Une société à l’inverse d’un Picasso : « La réussite est le résultat de trouvailles refusées » et à l’occasion d’un échange avec Dali : « Je viens chez vous avant d’aller visiter le Louvre » dit Dali. « Vous avez bien fait » répondit Picasso. (dixit : c’est ici que ça se passe aujourd’hui)

Donc « Le courage, c’est faire quelque chose parce qu’il faut le faire. Que cela nous mène ou pas à une situation compliquée. Le courage est validé par un chemin, et non pas par le résultat. »

La médecine, aujourd’hui, emprunte un nouveau chemin, et nécessite ce courage. Nous nous devons de l’emprunter. Situation complexe devant les innovations technologiques, mais lumineuse à l’esprit, au défi, au travail, à l’espoir.
C’est faire « le métier d’homme » comme l’a écrit Albert Camus.
Ne pas s’y soustraire, s’y engager avec humanisme.

Toujours Cynthia Fleury :

« Quand je vois des patients qui sont menacés par l’érosion de soi, parce qu’ils ont « renoncé » par usure, par fatigue, par mauvais discernement, et qui tombent en dépression ou pire, je leur dis de commencer par se ressaisir de leur courage : forcez vous, dites non, refaites ce petit geste de mener un combat, même infime, et vous allez récupérer une confiance qui est vitale. Sinon vous allez tomber malade. Le courage est protecteur du sujet alors que bien souvent dans ces états là, le premier reflexe est de fuir, de surtout éviter ce qui pourrait être source de nouveaux ennuis. Mais au contraire, c’est la dissociation permanente des principes et des actes qui est destructrice. »

Comme tout se rejoint !

Quelques notes de lecture sur l’ouvrage d’un neurochirurgien anglais du Saint Georges Hospital, Henry March (3) :

« On croit à tort que ce que nous faisons avec les mains, la technique pure, est la part difficile du métier. Il n’en n’est rien. La part difficile, c’est la prise de décision. »

La décision, toujours ce courage.
Son livre traite aussi et surtout, dit-­‐il, de la faillibilité, de la difficulté de l’accepter et de sa nécessité.
Il cite un grand médecin français René Leriche : « Tout médecin porte en lui un cimetière d’amertume et de regrets dans lequel il va prier de temps en temps et chercher une explication à ses échecs. »
Lucide, dur et humain à la fois.
Oui, le courage de la remise en question. Mais l’humilité plutôt que l’amertume pour avancer.
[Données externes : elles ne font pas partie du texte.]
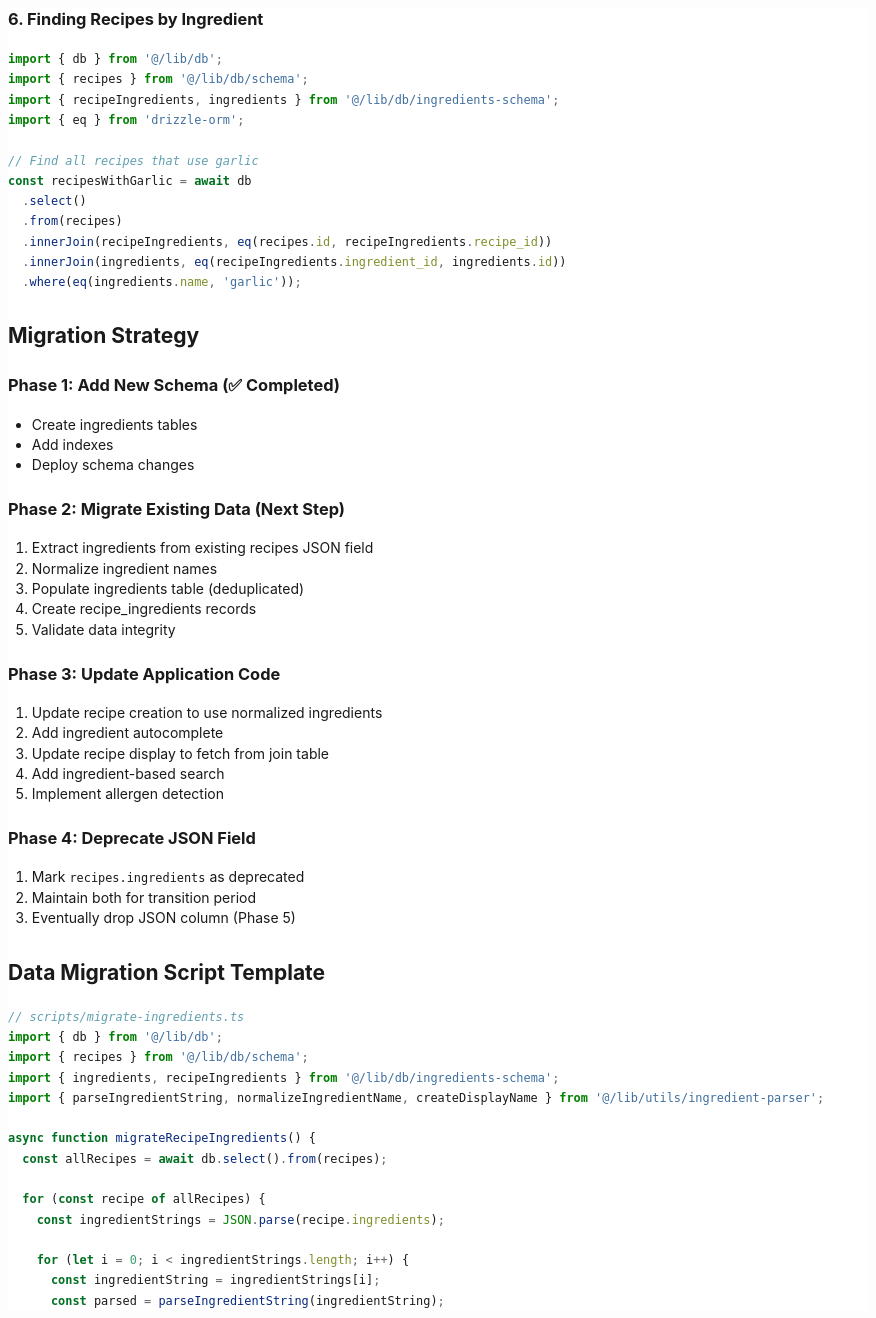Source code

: ### 6. Finding Recipes by Ingredient

```typescript
import { db } from '@/lib/db';
import { recipes } from '@/lib/db/schema';
import { recipeIngredients, ingredients } from '@/lib/db/ingredients-schema';
import { eq } from 'drizzle-orm';

// Find all recipes that use garlic
const recipesWithGarlic = await db
  .select()
  .from(recipes)
  .innerJoin(recipeIngredients, eq(recipes.id, recipeIngredients.recipe_id))
  .innerJoin(ingredients, eq(recipeIngredients.ingredient_id, ingredients.id))
  .where(eq(ingredients.name, 'garlic'));
```

## Migration Strategy

### Phase 1: Add New Schema (✅ Completed)
- Create ingredients tables
- Add indexes
- Deploy schema changes

### Phase 2: Migrate Existing Data (Next Step)
1. Extract ingredients from existing recipes JSON field
2. Normalize ingredient names
3. Populate ingredients table (deduplicated)
4. Create recipe_ingredients records
5. Validate data integrity

### Phase 3: Update Application Code
1. Update recipe creation to use normalized ingredients
2. Add ingredient autocomplete
3. Update recipe display to fetch from join table
4. Add ingredient-based search
5. Implement allergen detection

### Phase 4: Deprecate JSON Field
1. Mark `recipes.ingredients` as deprecated
2. Maintain both for transition period
3. Eventually drop JSON column (Phase 5)

## Data Migration Script Template

```typescript
// scripts/migrate-ingredients.ts
import { db } from '@/lib/db';
import { recipes } from '@/lib/db/schema';
import { ingredients, recipeIngredients } from '@/lib/db/ingredients-schema';
import { parseIngredientString, normalizeIngredientName, createDisplayName } from '@/lib/utils/ingredient-parser';

async function migrateRecipeIngredients() {
  const allRecipes = await db.select().from(recipes);

  for (const recipe of allRecipes) {
    const ingredientStrings = JSON.parse(recipe.ingredients);

    for (let i = 0; i < ingredientStrings.length; i++) {
      const ingredientString = ingredientStrings[i];
      const parsed = parseIngredientString(ingredientString);
```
Pour en revenir à Picasso et à sa force de vie, dans toutes ses métamorphoses :

« Qu’est ce que je vais encore m’apprendre à moi même que je ne savais pas. »
…… « C’est aux erreurs que l’on reconnaît le génie. »

Le génie, cette fois-­‐ci russe, de Mikhaïl Rudy (4), ami très cher et immense pianiste habité et porté par la musique, qui lors d’une soirée d’été sous les étoiles, glisse, malicieux et grave, au détour d’une phrase : « En Russie, même le passé est imprévisible ! »

Alors, encore un été en Méditerranée avec Picasso… les taureaux, les arènes, les chevaux…… le soleil, la mer, le sable… la famille…… les amis…

Réf:
(1) A l’initiative du musée national Picasso‐Paris, plus de 70 institutions ont imaginé ensemble une programmation autour de l’oeuvre « obstinément méditerranéenne » de Pablo Picasso. (Musée Fabre–Montpellier, Carrières de lumière-­Les Baux en Provence, Abbaye de Montmajour­‐Arles, Aix en Provence, Marseille, Barcelone, etc…)

(2) Cynthia Fleury, Philosophe, Professeure au conservatoire national des arts et métiers, titulaire de la chaire humanités et santé.

(3) Henry Marsh « Entre mes mains, confessions d’un neurochirurgien »

(4) Mikhaïl Rudy, né en URSS, à Donetsk. Elève du célèbre conservatoire Tchaïkovski de Moscou, il remporte en 1975 le premier grand prix Marguerite Long, puis au cours de sa première tournée en occident, demande l’asile politique en France. De Rostropovitch à Karajan, Mazel, Jansons et Tilson Thomas, il enregistre plus de
30 disques qui ont reçu les plus grands prix internationaux. Exceptionnel soliste international reconnu, il parcourt le monde entier sur les plus grandes scènes. Il explore aussi différentes formes d’art, toujours à la recherche de projets innovants, il a écrit « Le roman d’un pianiste ».